20.000 hectares de bois menacés en Flandre Auteur: Anne François

ven. 13/09/2013 - 11:12 Anne François Environ 63.000 hectares de forêts se trouvent dans des zones d’habitation, d’industrie ou d’agriculture en Flandre et risquent donc de disparaître. Un petit tiers de ces bois sont très précieux, indique l’Agence pour la Nature et les Forêts. La ministre flamande de l’Environnement, Joke Schauvliege, prévoit des mesures pour protéger les bois les plus précieux.

Des chiffres récents de l’Agence pour la Nature et les Forêts indiquent que 63.000 hectares de forêts en Flandre sont situés dans des zones "étrangères", c’est-à-dire des zones réservées à l’habitation et aux loisirs, des zones industrielles ou des zones agricoles. Un tiers de cette superficie boisée, soit 20.000 hectares, est d’une valeur exceptionnelle.

Ces 20.000 hectares représentent un neuvième de la superficie boisée totale en Flandre (178.000 hectares), qui risquent donc de disparaître.

Belga

La ministre régionale de l’Environnement, Joke Schauvliege (CD&V, photo), veut tenter de protéger ces forêts en introduisant des normes plus strictes en matière de déforestation, et en décrétant ces forêts zone verte. Mais ce n’est pas aussi facile qu’il peut sembler. « Derrière les chiffres, il y a aussi des citoyens qui ont, par exemple, acheté un terrain sur lequel il y a un bois.

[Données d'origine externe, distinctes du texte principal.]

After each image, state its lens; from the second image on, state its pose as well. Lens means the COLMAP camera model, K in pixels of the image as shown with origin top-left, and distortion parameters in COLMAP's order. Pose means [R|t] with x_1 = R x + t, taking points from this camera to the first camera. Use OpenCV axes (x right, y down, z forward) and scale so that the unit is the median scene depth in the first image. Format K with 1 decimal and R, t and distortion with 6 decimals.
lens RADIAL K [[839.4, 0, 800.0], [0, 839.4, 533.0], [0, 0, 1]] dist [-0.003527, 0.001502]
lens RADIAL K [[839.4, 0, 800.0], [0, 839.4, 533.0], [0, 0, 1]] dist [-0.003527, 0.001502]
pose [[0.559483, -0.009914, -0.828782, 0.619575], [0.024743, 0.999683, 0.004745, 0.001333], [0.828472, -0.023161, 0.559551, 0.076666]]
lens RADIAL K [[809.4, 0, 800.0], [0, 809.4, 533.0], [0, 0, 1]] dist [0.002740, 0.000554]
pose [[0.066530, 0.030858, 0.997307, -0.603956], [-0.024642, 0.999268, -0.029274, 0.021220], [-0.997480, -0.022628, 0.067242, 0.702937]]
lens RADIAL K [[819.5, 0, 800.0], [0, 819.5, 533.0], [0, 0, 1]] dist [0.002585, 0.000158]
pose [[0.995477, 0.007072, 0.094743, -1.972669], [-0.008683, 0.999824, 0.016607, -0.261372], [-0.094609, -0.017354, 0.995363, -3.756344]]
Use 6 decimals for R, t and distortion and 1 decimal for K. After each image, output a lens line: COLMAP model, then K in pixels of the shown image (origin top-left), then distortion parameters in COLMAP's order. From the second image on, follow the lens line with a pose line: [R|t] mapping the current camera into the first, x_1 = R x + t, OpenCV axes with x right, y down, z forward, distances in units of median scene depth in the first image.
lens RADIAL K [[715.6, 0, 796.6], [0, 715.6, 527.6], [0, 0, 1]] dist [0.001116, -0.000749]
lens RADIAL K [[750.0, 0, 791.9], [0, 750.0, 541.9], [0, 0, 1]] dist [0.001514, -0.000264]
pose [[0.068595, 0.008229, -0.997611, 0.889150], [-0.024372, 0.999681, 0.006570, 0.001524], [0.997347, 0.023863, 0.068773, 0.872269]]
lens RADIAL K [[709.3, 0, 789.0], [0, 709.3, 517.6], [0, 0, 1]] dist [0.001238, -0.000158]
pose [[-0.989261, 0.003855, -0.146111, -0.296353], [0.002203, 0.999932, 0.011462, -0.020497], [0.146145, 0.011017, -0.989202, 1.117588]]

Nous devons bien étudier ce que nous pouvons faire, et où, et tenir compte de tous les intérêts en jeu », explique la ministre.

Joke Schauvliege veut se concerter avec le ministre de l’Aménagement du territoire, Philippe Muyters (N-VA). "Pour être certaine que les bois de grande valeur puissent être conservés, je vais me concerter avec mon collègue afin de leur donner le statut de zone verte".

Pour les 43.000 hectares de forêts restants, qui sont moins valeureux et moins menacés, la ministre Schauvliege envisage de chercher des solutions avec les communes et les provinces concernées.

La protection de forêts qui se situent en zone "étrangère" coûte cependant de l'argent. Les propriétaires concernés doivent en effet être dédommagés. Ce qui pourrait coûter plus de 100 millions d'euros.